▸ Questions à traiter:
(a) Les affirmations suivantes concordent-elles avec l'entretien ci-dessous sur la justice transitionnelle ? Répondez par oui ou par non pour chacune et citez textuellement les mots décisifs de l'entretien : (i) L'IVD a achevé ses travaux le 31 décembre 2018 ; (ii) le rapport final de l'IVD a déjà été publié ; (iii) Mokhtar Tifri pense que la justice transitionnelle est déjà morte et enterrée.
(b) Pouvez-vous réécrire les enregistrements ci-dessous en commençant à la ligne qui contient "Required after each" et en terminant à celle qui contient "-0.128590, 0.863231, -7.410875]]", en remplaçant "distortion" par "radial distortion" sans rien changer d'autre ? Ne reprenez pas les images dans votre réponse.

++++ Extrait du document ++++

JUSTICEINFO.NET : L’Instance vérité et dignité (IVD) a achevé ses travaux le 31 décembre 2018. Pensez-vous que le processus de justice transitionnelle soit clos ?
MOKHTAR TIFRI : Le processus ne doit pas être clôturé au 31 décembre 2018 ni au 31 mai 2019, délai que s’est donnée l’Instance pour liquider ses biens. Le processus, de par la loi, doit continuer. Aujourd’hui, c’est le travail post-IVD qui doit commencer : l’application des résolutions et des recommandations du rapport final de l’IVD. Malheureusement, ce rapport n’a encore pas été publié. D’autre part, la loi prévoit la formation d’une autre commission, désignée et installée par l’Assemblée des représentants du peuple (ARP) et qui prendrait en charge les recommandations de l’Instance. Or, de ce projet, on ne parle même pas. D’où la croyance d’un certain nombre de personnes, dont je ne fais pas partie, que la justice transitionnelle est déjà morte et enterrée.
Qu’est-ce qui reste à faire, à votre avis ?

++++ Données fournies ++++

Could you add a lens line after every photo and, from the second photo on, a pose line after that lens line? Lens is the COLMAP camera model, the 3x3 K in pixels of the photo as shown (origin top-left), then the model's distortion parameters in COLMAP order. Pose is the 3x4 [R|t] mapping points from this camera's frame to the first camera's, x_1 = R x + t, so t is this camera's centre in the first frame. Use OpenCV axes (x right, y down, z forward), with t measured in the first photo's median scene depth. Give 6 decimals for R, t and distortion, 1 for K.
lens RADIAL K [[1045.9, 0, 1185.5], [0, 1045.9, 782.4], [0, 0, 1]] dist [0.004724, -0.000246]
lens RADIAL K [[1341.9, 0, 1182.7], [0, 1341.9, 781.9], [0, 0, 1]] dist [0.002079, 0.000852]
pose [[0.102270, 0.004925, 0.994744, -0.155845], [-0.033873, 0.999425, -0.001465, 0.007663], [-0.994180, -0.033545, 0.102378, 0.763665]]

++++
++++ Données fournies ++++

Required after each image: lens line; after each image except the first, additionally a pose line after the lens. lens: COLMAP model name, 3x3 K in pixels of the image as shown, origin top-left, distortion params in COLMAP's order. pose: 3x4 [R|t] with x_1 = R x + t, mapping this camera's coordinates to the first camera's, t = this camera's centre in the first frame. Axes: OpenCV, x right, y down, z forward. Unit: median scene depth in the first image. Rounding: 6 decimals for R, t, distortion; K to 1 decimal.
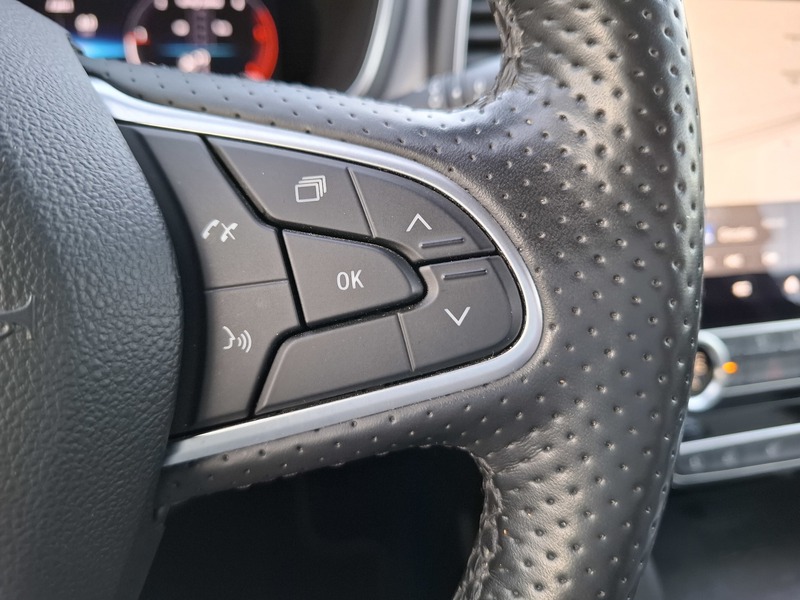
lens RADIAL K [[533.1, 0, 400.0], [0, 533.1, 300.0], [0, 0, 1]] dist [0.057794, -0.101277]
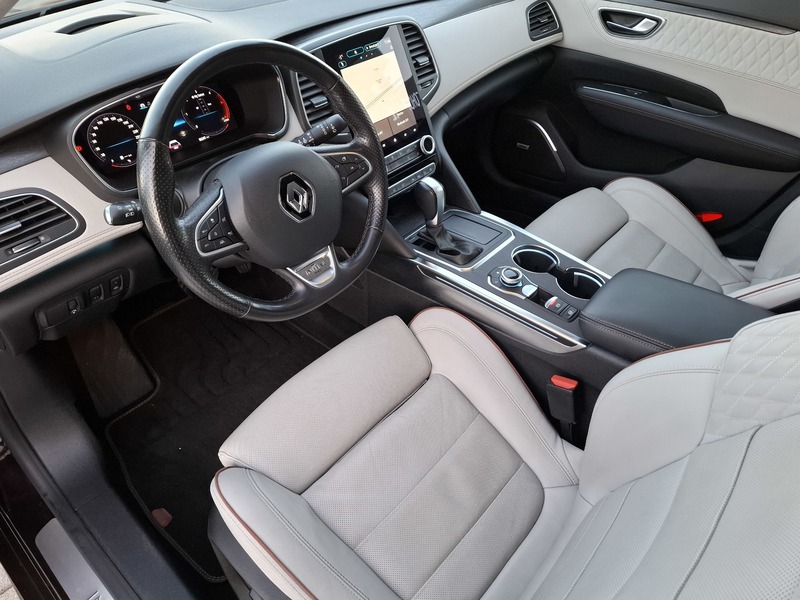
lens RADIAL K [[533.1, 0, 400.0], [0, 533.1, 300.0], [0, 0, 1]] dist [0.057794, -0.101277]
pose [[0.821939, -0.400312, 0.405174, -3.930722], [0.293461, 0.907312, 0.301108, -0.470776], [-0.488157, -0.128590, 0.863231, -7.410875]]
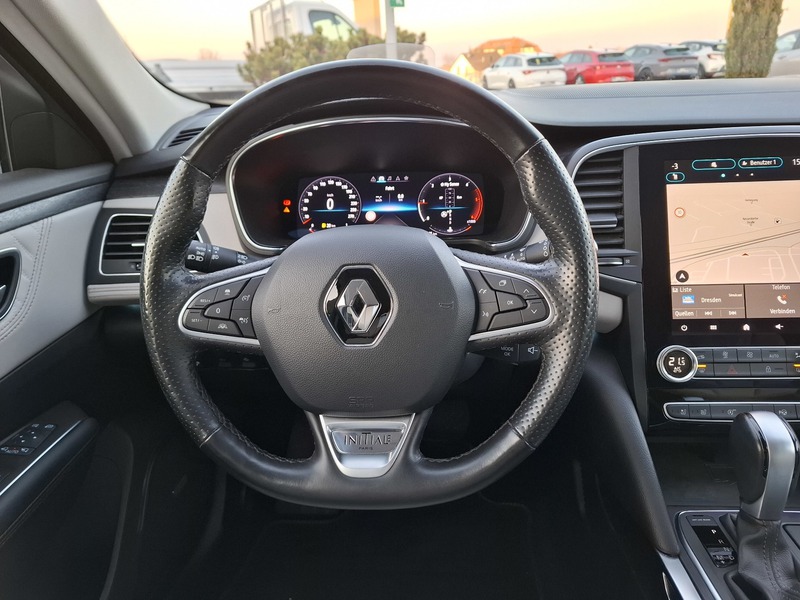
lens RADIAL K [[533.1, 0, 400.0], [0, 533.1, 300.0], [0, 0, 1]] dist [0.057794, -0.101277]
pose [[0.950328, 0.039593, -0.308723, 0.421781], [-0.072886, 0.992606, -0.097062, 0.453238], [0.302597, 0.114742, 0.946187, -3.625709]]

++++

▸ Réponses attendues:
(a)
(i) Oui : « L’Instance vérité et dignité (IVD) a achevé ses travaux le 31 décembre 2018. »
(ii) Non : « Malheureusement, ce rapport n’a encore pas été publié. »
(iii) Non : « D’où la croyance d’un certain nombre de personnes, dont je ne fais pas partie, que la justice transitionnelle est déjà morte et enterrée. »

(b)
Required after each image: lens line; after each image except the first, additionally a pose line after the lens. lens: COLMAP model name, 3x3 K in pixels of the image as shown, origin top-left, radial distortion params in COLMAP's order. pose: 3x4 [R|t] with x_1 = R x + t, mapping this camera's coordinates to the first camera's, t = this camera's centre in the first frame. Axes: OpenCV, x right, y down, z forward. Unit: median scene depth in the first image. Rounding: 6 decimals for R, t, radial distortion; K to 1 decimal.
lens RADIAL K [[533.1, 0, 400.0], [0, 533.1, 300.0], [0, 0, 1]] dist [0.057794, -0.101277]
lens RADIAL K [[533.1, 0, 400.0], [0, 533.1, 300.0], [0, 0, 1]] dist [0.057794, -0.101277]
pose [[0.821939, -0.400312, 0.405174, -3.930722], [0.293461, 0.907312, 0.301108, -0.470776], [-0.488157, -0.128590, 0.863231, -7.410875]]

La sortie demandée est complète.